In response to concerns that CDT and others raised, the House Intelligence Committee has agreed to support several important privacy improvements to the Cyber Intelligence Sharing and Protection Act (CISPA). Other issues we raised—the flow of Internet data directly to the National Security Agency (NSA) and the use of information for purposes unrelated to cybersecurity—are not addressed by the amendments the Committee is supporting. We support amendments to address these unresolved concerns.
Improvements Supported by the Committee
1. On the question of intellectual property and whether CISPA is some kind of backdoor SOPA, the Committee made changes in its April 16, 2012 discussion draft that we think should put that issue to rest.
2. On the definition of the information that ISPs and others can share with the federal government (“cyber threat information”), the Committee has agreed to support a proposed amendment making improvements. In particular, the proposed amendment deletes language that encompassed “information pertaining to the protection of a system or network.” The new definition is limited to “information directly pertaining to” a vulnerability, a threat, an effort to degrade, disrupt or destroy a system or network, or an effort to gain unauthorized access to a system or network. This is an important change. We believe it would preclude interpretation of the bill to permit the sharing of entire communications streams with the government.
3. Another concern we raised with respect to the definition of the information that could be shared was whether the reference to “efforts to gain unauthorized access” in the bill’s definition of “cyber threat information” could include conduct such as using a social networking site in violations of its terms of service. The Committee has agreed to support an amendment to make it clear that cybersecurity threats do not include actions solely involving violations of consumer terms of service or licensing agreements.
4. Another improvement the Committee previously made may bring some valuable oversight to the implementation of the bill – the bill includes a provision requiring the Inspector General for the Intelligence Community to conduct an annual review of, and file an unclassified report on, the use of cyber threat information for non-cybersecurity purposes, on other actions taken on the basis of shared information, and on the privacy and civil liberties impact of the information sharing authorized under the bill.
5. Another improvement in the bill is language specifically stating that the Federal government may not affirmatively search cyber threat information shared with the government except for cybersecurity and national security purposes. This would prevent data mining for law enforcment purposes of cybersecurity information shared with the government by the private sector.

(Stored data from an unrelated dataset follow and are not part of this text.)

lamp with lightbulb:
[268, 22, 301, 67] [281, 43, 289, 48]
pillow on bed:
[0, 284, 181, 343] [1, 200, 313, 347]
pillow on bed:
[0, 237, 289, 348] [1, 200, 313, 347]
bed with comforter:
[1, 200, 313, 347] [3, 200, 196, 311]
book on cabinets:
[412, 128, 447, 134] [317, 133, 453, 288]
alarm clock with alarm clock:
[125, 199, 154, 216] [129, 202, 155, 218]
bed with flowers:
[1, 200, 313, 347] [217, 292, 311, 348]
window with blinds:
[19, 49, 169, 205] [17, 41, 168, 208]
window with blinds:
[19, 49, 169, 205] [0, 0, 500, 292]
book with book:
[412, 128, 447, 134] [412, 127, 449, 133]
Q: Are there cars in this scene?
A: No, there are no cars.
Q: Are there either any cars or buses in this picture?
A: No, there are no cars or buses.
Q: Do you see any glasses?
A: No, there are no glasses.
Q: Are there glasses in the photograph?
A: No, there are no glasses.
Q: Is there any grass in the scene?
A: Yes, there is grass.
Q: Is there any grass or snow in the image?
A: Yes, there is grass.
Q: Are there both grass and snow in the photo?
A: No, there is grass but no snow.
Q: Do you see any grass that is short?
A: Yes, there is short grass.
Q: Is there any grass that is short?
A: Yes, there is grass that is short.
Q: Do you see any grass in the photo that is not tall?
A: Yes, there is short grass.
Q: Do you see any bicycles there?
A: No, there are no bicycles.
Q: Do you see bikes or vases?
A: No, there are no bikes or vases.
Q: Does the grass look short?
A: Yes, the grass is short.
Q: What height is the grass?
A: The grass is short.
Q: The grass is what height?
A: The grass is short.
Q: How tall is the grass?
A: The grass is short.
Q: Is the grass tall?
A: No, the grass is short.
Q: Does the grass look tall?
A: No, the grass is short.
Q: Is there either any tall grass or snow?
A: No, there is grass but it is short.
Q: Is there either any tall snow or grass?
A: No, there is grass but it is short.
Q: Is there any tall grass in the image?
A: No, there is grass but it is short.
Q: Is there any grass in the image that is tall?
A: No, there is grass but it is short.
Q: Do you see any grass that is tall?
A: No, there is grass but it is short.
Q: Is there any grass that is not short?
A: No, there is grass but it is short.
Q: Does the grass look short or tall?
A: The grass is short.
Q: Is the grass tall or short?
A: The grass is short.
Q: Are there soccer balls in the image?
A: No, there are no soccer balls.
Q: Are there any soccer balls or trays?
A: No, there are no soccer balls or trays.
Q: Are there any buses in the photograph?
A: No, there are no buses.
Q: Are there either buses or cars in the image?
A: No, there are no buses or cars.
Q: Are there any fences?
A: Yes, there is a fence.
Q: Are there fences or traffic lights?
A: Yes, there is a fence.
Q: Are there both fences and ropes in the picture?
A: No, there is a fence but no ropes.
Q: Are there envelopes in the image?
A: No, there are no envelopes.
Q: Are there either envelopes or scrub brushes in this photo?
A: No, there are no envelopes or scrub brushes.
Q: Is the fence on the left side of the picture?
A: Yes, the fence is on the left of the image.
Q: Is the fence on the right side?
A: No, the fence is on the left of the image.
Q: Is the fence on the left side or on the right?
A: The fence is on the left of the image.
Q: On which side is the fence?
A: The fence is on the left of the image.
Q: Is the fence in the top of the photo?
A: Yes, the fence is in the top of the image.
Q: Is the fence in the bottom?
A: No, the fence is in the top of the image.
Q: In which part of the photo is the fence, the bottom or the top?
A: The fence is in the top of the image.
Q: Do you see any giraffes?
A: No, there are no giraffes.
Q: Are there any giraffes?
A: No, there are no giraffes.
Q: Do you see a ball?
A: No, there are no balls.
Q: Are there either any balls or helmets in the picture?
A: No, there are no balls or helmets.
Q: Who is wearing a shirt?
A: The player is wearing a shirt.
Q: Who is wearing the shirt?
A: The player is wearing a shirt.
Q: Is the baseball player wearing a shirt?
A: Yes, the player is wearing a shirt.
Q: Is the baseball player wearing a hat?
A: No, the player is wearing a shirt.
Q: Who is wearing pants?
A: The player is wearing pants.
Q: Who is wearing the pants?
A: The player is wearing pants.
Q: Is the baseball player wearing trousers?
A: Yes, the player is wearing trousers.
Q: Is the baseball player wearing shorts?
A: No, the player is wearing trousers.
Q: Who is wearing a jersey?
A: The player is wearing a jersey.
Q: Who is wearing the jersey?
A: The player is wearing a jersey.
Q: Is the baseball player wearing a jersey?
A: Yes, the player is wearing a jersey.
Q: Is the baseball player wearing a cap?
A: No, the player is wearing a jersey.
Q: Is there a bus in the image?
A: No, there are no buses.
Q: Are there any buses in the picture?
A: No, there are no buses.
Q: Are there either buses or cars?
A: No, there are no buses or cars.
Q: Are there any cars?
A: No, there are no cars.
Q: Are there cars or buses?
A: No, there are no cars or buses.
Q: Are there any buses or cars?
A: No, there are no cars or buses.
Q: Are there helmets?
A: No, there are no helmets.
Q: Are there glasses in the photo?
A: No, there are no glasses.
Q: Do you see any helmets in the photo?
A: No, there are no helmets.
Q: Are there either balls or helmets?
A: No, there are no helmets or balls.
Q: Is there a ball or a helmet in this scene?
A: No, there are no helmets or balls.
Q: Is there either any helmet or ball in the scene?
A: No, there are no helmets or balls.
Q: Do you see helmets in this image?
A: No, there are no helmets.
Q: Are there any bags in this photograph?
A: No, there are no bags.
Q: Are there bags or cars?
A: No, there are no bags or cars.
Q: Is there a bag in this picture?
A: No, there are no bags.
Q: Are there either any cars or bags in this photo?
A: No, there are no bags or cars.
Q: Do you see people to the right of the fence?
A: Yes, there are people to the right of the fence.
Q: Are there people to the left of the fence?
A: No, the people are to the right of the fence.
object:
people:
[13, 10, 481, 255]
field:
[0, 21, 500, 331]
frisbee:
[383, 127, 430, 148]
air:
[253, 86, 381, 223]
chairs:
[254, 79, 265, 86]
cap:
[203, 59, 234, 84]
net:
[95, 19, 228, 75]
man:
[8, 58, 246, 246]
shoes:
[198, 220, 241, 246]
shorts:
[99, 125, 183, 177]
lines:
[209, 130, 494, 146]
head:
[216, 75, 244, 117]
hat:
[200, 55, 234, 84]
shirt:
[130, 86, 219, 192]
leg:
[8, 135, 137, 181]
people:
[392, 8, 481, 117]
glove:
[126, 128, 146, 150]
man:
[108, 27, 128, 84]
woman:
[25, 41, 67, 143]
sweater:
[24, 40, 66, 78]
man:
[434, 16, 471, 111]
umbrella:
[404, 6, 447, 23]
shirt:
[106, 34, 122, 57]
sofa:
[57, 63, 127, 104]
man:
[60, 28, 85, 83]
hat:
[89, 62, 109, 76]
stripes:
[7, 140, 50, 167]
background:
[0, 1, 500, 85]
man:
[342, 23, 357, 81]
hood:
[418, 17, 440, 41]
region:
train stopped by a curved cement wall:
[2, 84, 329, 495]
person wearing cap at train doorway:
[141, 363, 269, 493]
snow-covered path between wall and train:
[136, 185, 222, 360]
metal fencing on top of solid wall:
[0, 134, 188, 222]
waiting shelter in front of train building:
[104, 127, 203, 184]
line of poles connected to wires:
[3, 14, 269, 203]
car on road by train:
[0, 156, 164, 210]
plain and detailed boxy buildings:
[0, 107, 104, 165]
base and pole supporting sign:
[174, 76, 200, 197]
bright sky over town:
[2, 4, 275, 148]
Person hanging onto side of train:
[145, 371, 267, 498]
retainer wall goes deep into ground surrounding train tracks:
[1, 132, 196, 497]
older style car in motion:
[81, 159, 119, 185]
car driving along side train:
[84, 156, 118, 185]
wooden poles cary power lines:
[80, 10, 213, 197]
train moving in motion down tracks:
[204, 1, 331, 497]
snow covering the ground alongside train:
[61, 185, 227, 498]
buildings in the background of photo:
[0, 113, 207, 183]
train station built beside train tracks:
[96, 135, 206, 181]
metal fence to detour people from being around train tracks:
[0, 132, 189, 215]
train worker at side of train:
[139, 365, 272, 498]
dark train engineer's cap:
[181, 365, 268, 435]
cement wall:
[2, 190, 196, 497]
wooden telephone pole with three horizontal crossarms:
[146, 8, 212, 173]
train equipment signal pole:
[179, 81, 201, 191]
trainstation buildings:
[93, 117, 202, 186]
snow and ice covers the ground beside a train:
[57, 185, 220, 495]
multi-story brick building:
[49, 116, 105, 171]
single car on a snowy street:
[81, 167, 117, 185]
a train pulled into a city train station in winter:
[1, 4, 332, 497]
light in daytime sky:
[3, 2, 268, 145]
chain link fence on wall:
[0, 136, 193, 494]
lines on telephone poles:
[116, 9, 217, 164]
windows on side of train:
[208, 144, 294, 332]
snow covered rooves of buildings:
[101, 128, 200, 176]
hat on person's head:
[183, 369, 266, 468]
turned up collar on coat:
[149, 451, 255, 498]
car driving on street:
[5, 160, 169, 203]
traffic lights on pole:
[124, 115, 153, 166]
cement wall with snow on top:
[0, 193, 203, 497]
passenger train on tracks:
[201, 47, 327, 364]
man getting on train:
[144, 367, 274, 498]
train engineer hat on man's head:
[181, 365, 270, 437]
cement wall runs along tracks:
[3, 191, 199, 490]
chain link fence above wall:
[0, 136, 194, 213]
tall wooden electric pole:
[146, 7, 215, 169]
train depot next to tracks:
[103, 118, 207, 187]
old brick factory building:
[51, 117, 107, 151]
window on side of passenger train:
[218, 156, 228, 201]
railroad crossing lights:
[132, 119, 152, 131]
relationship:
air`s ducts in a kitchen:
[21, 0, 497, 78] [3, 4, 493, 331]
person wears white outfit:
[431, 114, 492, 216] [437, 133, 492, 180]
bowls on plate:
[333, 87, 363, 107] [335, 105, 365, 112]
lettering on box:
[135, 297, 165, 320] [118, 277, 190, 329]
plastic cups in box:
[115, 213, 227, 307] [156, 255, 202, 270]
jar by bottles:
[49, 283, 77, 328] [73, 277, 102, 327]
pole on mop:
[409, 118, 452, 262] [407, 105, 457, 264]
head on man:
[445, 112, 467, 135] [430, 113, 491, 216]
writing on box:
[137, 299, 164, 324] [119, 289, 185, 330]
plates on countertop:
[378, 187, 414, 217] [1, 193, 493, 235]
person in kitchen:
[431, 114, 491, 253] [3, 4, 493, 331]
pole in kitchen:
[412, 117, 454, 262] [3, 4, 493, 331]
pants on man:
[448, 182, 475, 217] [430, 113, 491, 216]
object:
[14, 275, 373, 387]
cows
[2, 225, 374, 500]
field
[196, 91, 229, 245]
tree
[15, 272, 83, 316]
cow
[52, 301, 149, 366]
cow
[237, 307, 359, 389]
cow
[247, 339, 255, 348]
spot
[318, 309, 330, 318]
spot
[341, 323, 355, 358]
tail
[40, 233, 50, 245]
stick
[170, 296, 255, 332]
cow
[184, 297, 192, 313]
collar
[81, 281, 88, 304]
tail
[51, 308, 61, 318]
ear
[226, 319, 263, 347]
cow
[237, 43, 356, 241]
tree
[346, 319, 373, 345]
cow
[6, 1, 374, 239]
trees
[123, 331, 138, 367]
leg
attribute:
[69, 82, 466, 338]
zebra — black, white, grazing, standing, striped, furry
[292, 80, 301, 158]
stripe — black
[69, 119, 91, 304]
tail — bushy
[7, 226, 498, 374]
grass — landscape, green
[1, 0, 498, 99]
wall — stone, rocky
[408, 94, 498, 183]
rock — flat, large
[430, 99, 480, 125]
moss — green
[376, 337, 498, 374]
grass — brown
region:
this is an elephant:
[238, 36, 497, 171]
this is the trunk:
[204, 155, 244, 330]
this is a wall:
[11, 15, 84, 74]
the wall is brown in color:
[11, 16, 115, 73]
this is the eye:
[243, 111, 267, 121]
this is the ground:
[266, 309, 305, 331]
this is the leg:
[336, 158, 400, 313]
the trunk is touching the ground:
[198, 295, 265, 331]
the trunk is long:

6. The bill uses the term “cybersecurity systems,” stating that service providers can use “cybersecurity systems” to identify and obtain cyber threat information, which can then be shared automatically with the government. We believe that “cybersecurity systems” is vaguely defined. We supported more explicit language authorizing system operators to monitor their systems and networks. In particular, we were concerned that “cybersecurity systems” included the government’s EINSTEIN systems, designed with the aid of NSA. To address specifically our concern about EINSTEIN, the Committee is supporting an amendment that would make it clear that the bill does not authorize use of EINSTEIN on private sector networks. This is an important improvement.
The Committee has also agreed to support an amendment making it clear that the liability protection afforded to private companies related to using cybersecurity systems extends only to using those systems to identify and obtain cyber threat information.
8. The Committee has agreed to support an amendment requiring the government to notify an ISP or other entity when it is providing information that exceeds the definition of cyber threat information. As a practical matter, once so notified, the private sector entity cannot continue disclosing such extraneous data to the government. The amendment would also make it clear that the government cannot retain or use information for any purpose not authorized by the statute, but the breadth of use permitted is broad, as we explain below.
9. The bill includes a provision stating that the Federal government cannot require a private entity to share information with the government and cannot condition the sharing of the government’s cybersecurity information with a private entity on that entity’s providing information back to the government.
Fundamental Flaws Remain
1. In terms of who the information can be shared with, the amendment allows information to flow from ISPs and other service providers directly to the NSA. This is a fundamental remaining concern, since the bill could result in the NSA having a wider window into traffic on private sector networks.
2. The bill allows the information that the private sector shares with the government to be used for national security purposes unrelated to cybersecurity. This, too, is a remaining fundamental concern for us.
In sum, good progress has been made. The Committee listened to our concerns and has made important privacy improvements and we applaud the Committee for doing so. However, the bill falls short because of the remaining concerns – the flow of internet data directly to the NSA and the use of information for purposes unrelated to cybersecurity. We support amendments to address these concerns. Recognizing the importance of the cybersecurity issue, in deference to the good faith efforts made by Chairman Rogers and Ranking Member Ruppersberger, and on the understanding that amendments will be considered by the House to address our concerns, we will not oppose the process moving forward in the House. We will focus on the amendments and subsequently on the Senate.